A person has probably completed a lot of dates. Failure of dating makes us feel painful. The best date probably starts with a good self-introduction
Most of the time we have little awareness of our internal dialogue. Yet this self-talk has a huge impact on how you feel about yourself. It is the single most important determiner of whether or not you feel profound significance at your core. Your self-talk is a primary tool for realizing your lovability. Healthy persons are keenly aware of what they say to themselves, how they say it, and when they say it.

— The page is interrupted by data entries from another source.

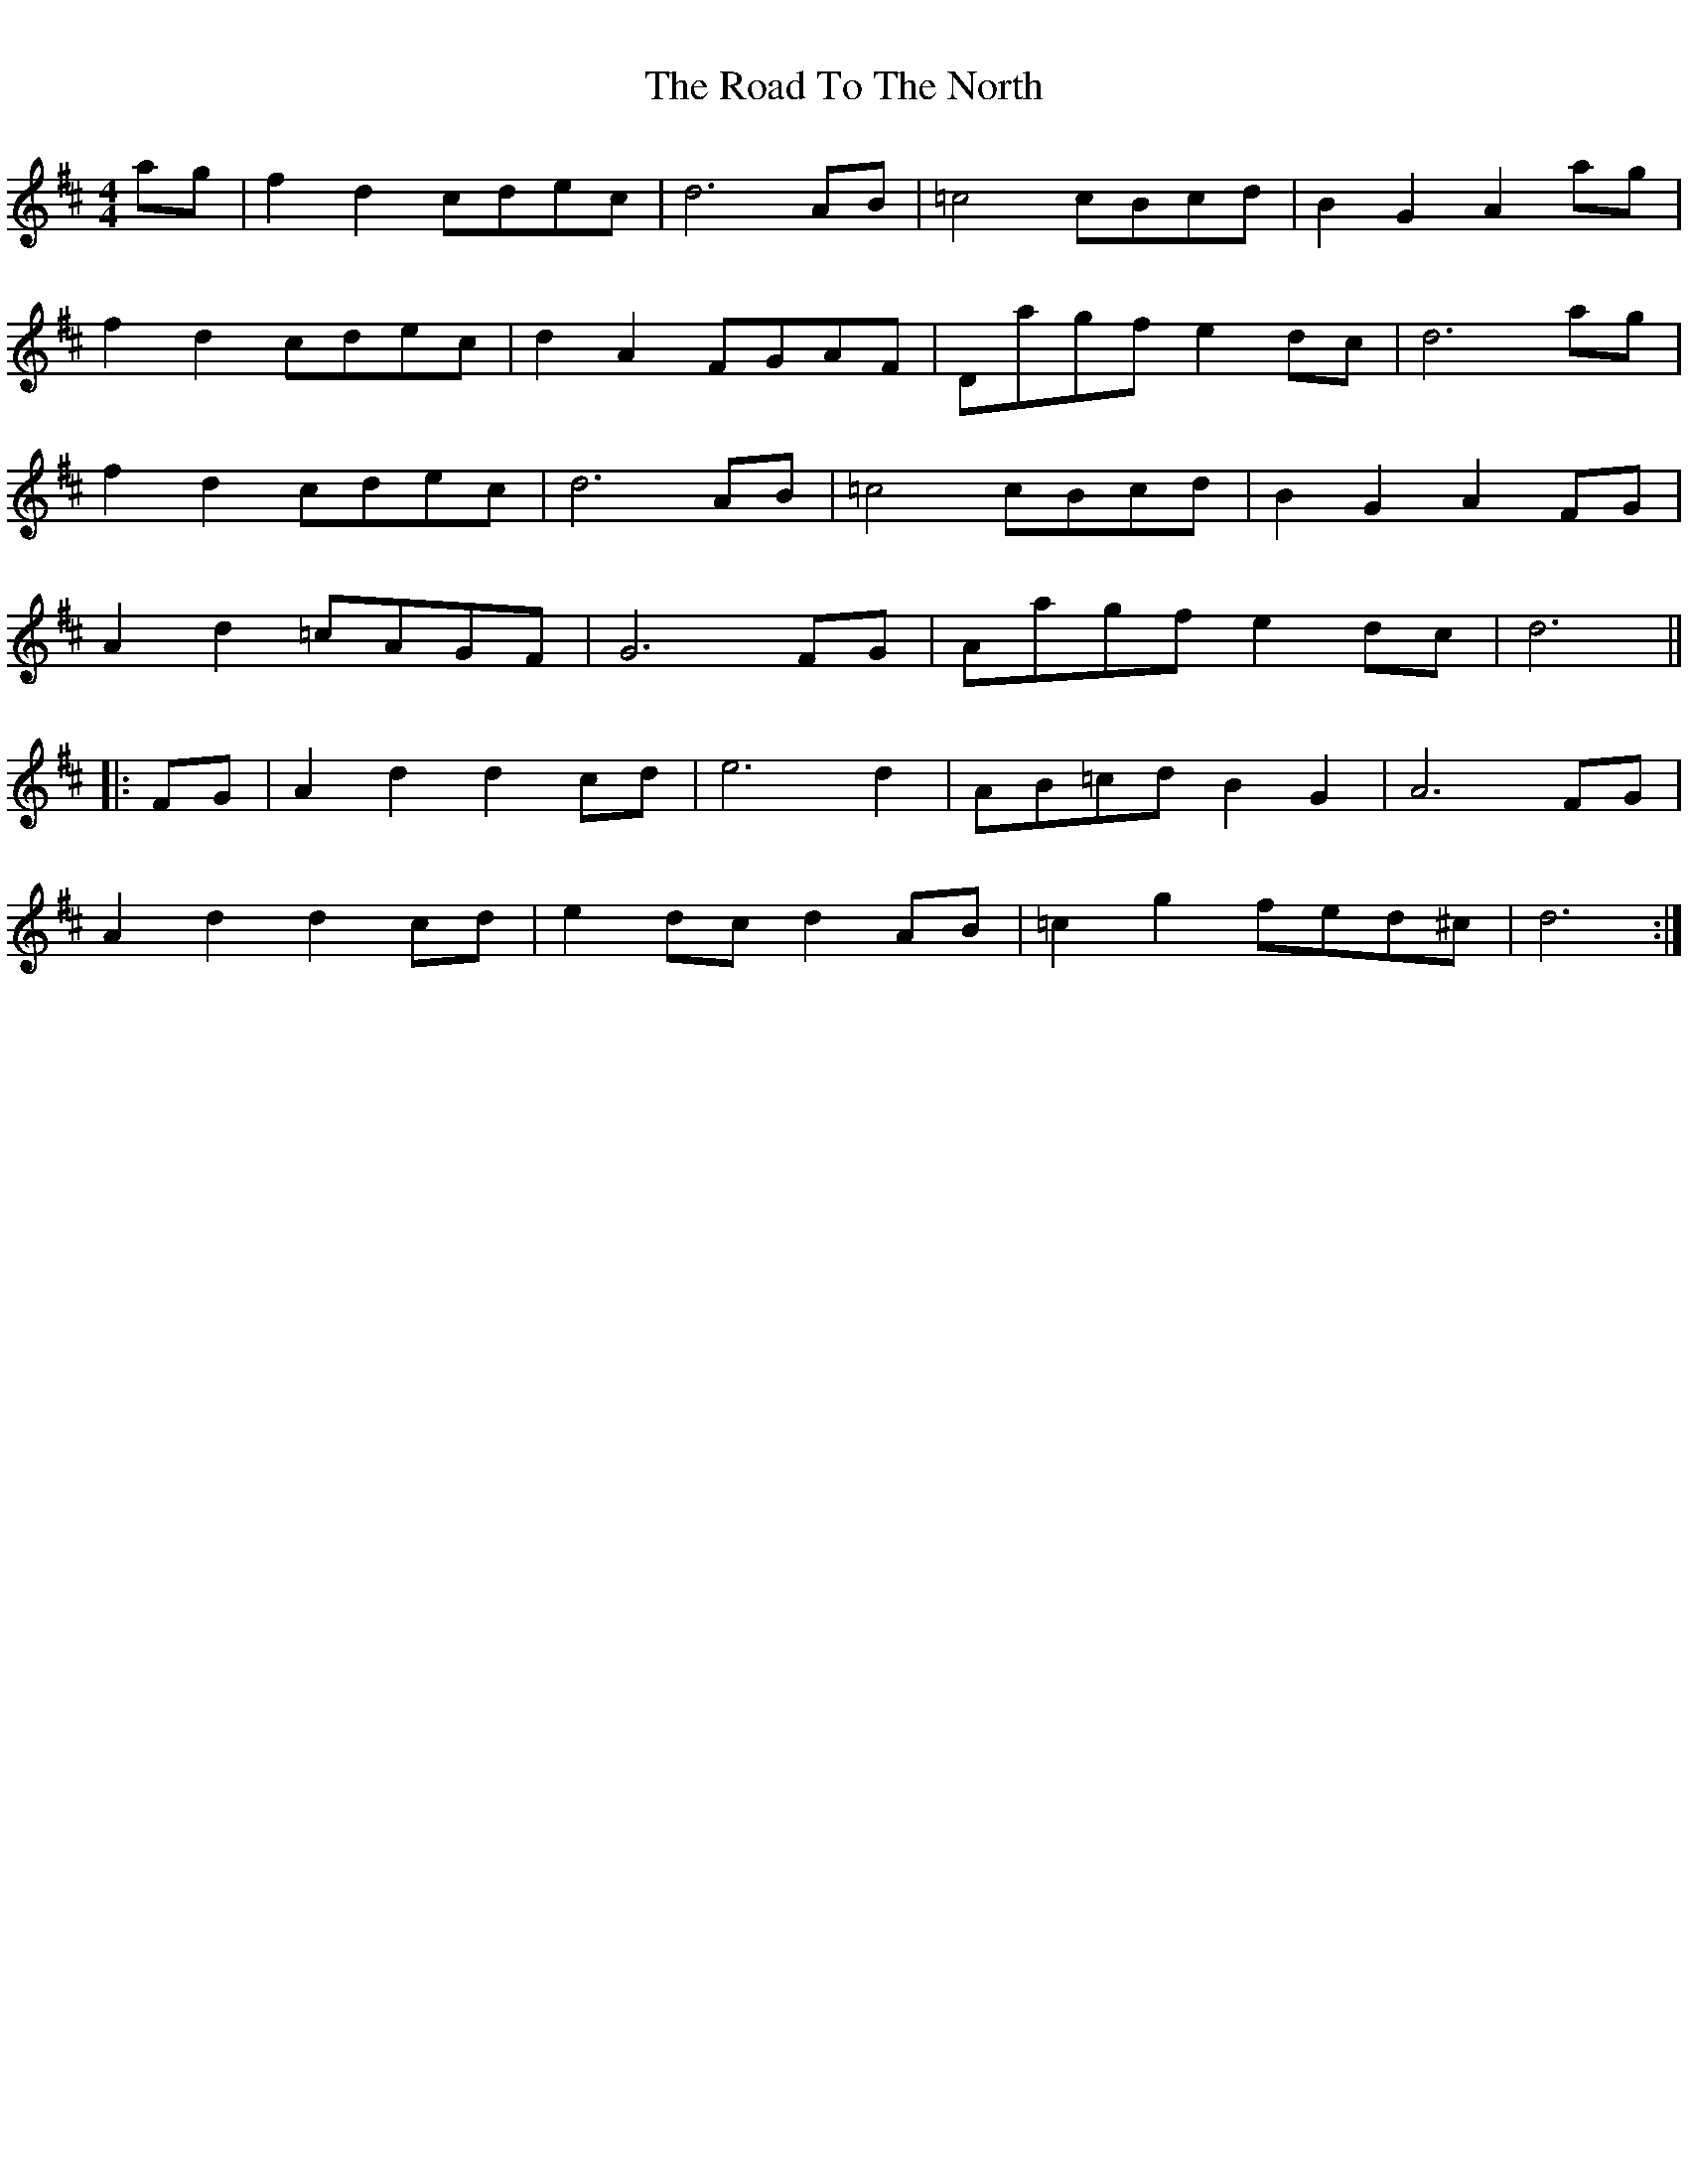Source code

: %% botmargin 0.1cm
%% topmargin 0.1cm
%% leftmargin 0.1cm
%% rightmargin 0.1cm
X: 1
T: The Road To The North
R: march
M: 4/4
L: 1/8
K: Dmaj
ag|f2 d2 cdec|d6 AB|=c4 cBcd|B2 G2 A2 ag|
`f2 d2 cdec|d2 A2 FGAF|Dagf e2 dc|d6 ag|
f2 d2 cdec|d6 AB|=c4 cBcd|B2 G2 A2 FG|
A2 d2 =cAGF|G6 FG|Aagf e2 dc|d6||
|:FG|A2 d2 d2 cd|e6 d2|AB=cd B2 G2|A6 FG|
A2 d2 d2 cd|e2 dc d2 AB|=c2 g2 fed^c|d6:|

Self-talk is closely related to self-fulfilling prophesies. What you believe will happen often does happen. Action follows attitude, behavior follows beliefs. Suppose you’re on a date with someone you really like, but things are off to a bumpy start. The conversation is stiff, and you’re both tense. You’re at a fancy restaurant, and your self-talk plays like this: “Why can’t I ever think of anything to say? My jokes are so lame. Why did I choose this outfit? It makes me look fat.”
If all of this is going on in your mind, it’s sure to leak out in your behavior. You’ll act nervous and self-conscious. It’s a cyclical process, since negative self-talk accelerates the downward spiral.
But suppose you shifted your internal dialogue: “It’s nice to be on a date. I’m just going to be me and have a great time. I think we’re starting to click.” All of these positive thoughts will enable you to be more confident, poised, and appealing.
Positive self-talk is not only important for brief periods of time, but can also provide optimism as you look toward the future. Imagine the single person whose internal messages say, “I’m never going to find a decent partner. My last relationship ended miserably. I’m destined to be single and alone all my life.” Replayed constantly, that kind of thinking will become ingrained.
What a difference it would make if the self-talk were affirmative and hopeful. “I can’t wait to find the person of my dreams. I’ll hold out as long as it takes to find the best partner for me. And while I’m waiting, I’m going to keep working on myself to grow, develop, and improve.” That kind of thinking builds momentum in a positive direction.